## What you have to do
Which lines of the listing below contain the word "intervention"? Copy each of them.

## Given records
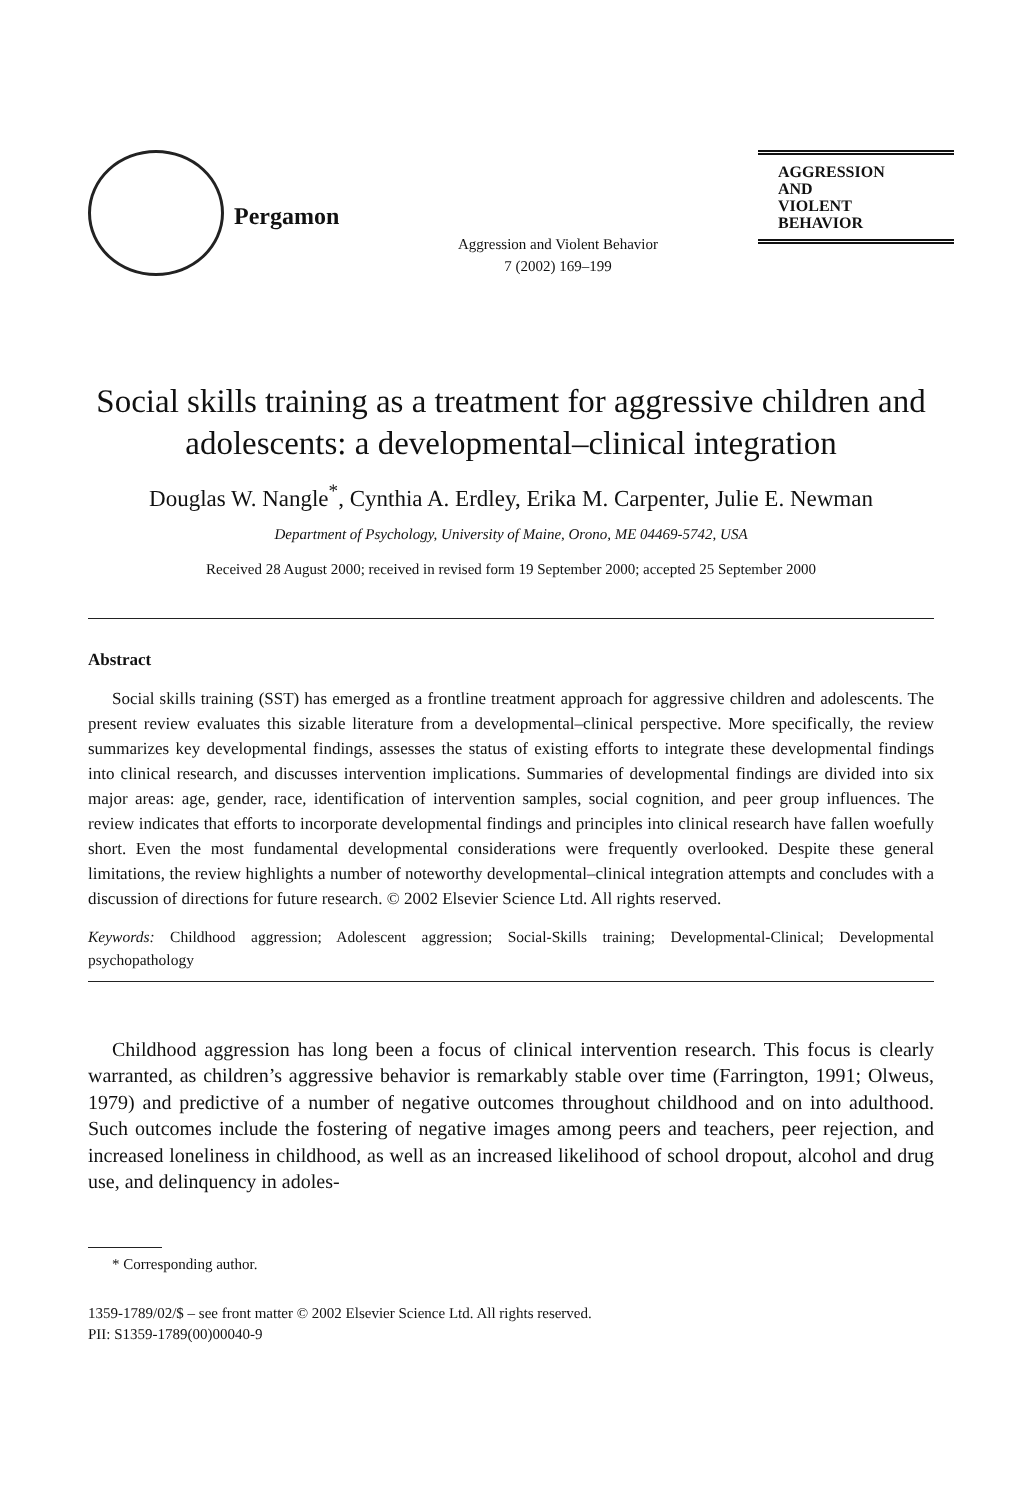Pergamon
Aggression and Violent Behavior
7 (2002) 169–199
AGGRESSION
AND
VIOLENT
BEHAVIOR
Social skills training as a treatment for aggressive children and adolescents: a developmental–clinical integration
Douglas W. Nangle<sup>*</sup>, Cynthia A. Erdley, Erika M. Carpenter, Julie E. Newman
Department of Psychology, University of Maine, Orono, ME 04469-5742, USA
Received 28 August 2000; received in revised form 19 September 2000; accepted 25 September 2000
Abstract
Social skills training (SST) has emerged as a frontline treatment approach for aggressive children and adolescents. The present review evaluates this sizable literature from a developmental–clinical perspective. More specifically, the review summarizes key developmental findings, assesses the status of existing efforts to integrate these developmental findings into clinical research, and discusses intervention implications. Summaries of developmental findings are divided into six major areas: age, gender, race, identification of intervention samples, social cognition, and peer group influences. The review indicates that efforts to incorporate developmental findings and principles into clinical research have fallen woefully short. Even the most fundamental developmental considerations were frequently overlooked. Despite these general limitations, the review highlights a number of noteworthy developmental–clinical integration attempts and concludes with a discussion of directions for future research. © 2002 Elsevier Science Ltd. All rights reserved.
Keywords: Childhood aggression; Adolescent aggression; Social-Skills training; Developmental-Clinical; Developmental psychopathology
Childhood aggression has long been a focus of clinical intervention research. This focus is clearly warranted, as children’s aggressive behavior is remarkably stable over time (Farrington, 1991; Olweus, 1979) and predictive of a number of negative outcomes throughout childhood and on into adulthood. Such outcomes include the fostering of negative images among peers and teachers, peer rejection, and increased loneliness in childhood, as well as an increased likelihood of school dropout, alcohol and drug use, and delinquency in adoles-
* Corresponding author.
1359-1789/02/$ – see front matter © 2002 Elsevier Science Ltd. All rights reserved.
PII: S1359-1789(00)00040-9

## Reply
Social skills training (SST) has emerged as a frontline treatment approach for aggressive children and adolescents. The present review evaluates this sizable literature from a developmental–clinical perspective. More specifically, the review summarizes key developmental findings, assesses the status of existing efforts to integrate these developmental findings into clinical research, and discusses intervention implications. Summaries of developmental findings are divided into six major areas: age, gender, race, identification of intervention samples, social cognition, and peer group influences. The review indicates that efforts to incorporate developmental findings and principles into clinical research have fallen woefully short. Even the most fundamental developmental considerations were frequently overlooked. Despite these general limitations, the review highlights a number of noteworthy developmental–clinical integration attempts and concludes with a discussion of directions for future research. © 2002 Elsevier Science Ltd. All rights reserved.
Childhood aggression has long been a focus of clinical intervention research. This focus is clearly warranted, as children’s aggressive behavior is remarkably stable over time (Farrington, 1991; Olweus, 1979) and predictive of a number of negative outcomes throughout childhood and on into adulthood. Such outcomes include the fostering of negative images among peers and teachers, peer rejection, and increased loneliness in childhood, as well as an increased likelihood of school dropout, alcohol and drug use, and delinquency in adoles-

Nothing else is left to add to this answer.